Karate Kid

I bulli lo avevano conciato per le feste. Gli occhiali erano rotti nel mezzo, un occhio non si apriva più e lividi grossi come cocomeri sarebbero spuntati il giorno dopo sul suo corpicino fragile.
Il vecchio cinese lo trovò in quello stato nel vicolo, lo aiutò ad alzarsi e lo portò in casa sua senza dire una parola. Lo fece accomodare in un piccolo salotto tutto tappeti e cuscini e gli portò del ghiaccio.
Teo ringraziò con uno sguardo dell’occhio ancora buono.
Nuovamente l’anziano cinese scomparve, stavolta per alcuni minuti.
Al ritorno reggeva un piatto di ceramica: dentro di esso un paio di bacchette e un involtino primavera con sopra una mosca. Era proprio una mosca, una mosca bella grossa, di quelle che frequentano le stalle e i bagni degli autogrill, verde, luccicante e pelosa. Teo scrutò il volto impassibile del vecchio, i baffi di seta bianca che cadevano immobili come drappi, senza cogliere in esso alcun segnale.
Poi, folgorato, capì.
Afferrò le bacchette e con esse cominciò a tentare di acchiappare la mosca, che s’era intanto alzata in un volo grezzo e rumoroso. Infinite volte i bastoncini scattarono a vuoto sotto gli occhi a mandorla dell’anziano fino a che, al sorgere del sole, con un ultimo guizzo si serrarono intorno alla preda.
Teo allora si alzò, raggiante, posò le bacchette sul tavolo e si inchinò, poi corse via.
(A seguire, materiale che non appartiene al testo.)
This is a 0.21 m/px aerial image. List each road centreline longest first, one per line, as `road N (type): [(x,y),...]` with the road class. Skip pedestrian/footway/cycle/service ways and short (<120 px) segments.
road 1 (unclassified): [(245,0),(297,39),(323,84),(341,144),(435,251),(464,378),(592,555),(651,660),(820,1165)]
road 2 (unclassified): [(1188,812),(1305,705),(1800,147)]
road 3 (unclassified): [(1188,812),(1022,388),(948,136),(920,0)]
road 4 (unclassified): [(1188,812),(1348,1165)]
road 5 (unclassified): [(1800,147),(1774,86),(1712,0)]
Li trovò nella piazzetta del paese alla solita ora. Si piazzò a gambe larghe davanti a loro, li schernì apertamente e fece apprezzamenti sulle loro madri, lasciando poi che lo accerchiassero. Stavolta quei quattro teppisti avrebbero avuto pane per i loro denti.
Un destro al viso, un calcio rotante allo sterno, una presa con torsione del polso, una ginocchiata nei coglioni: Teo incassò tutto senza quasi rendersene conto.
Quando uscì dal pronto soccorso, due settimane più tardi, tornò dal suo maestro. La porta era aperta, lui sedeva composto al tavolo.
“Sei solo un impostore” gridò facendolo sobbalzare “il tuo allenamento zen non è servito a niente!”
Il vecchio, con un raviolo al vapore ancora a metà del viaggio tra il piatto e la bocca, lo guardò e disse:
“Quale cazzo di allenamento?”

La morale è che non tutti i nonnini cinesi dall’aria zen sono maestri di arti marziali.
Alcuni sono solo pensionati di poche parole.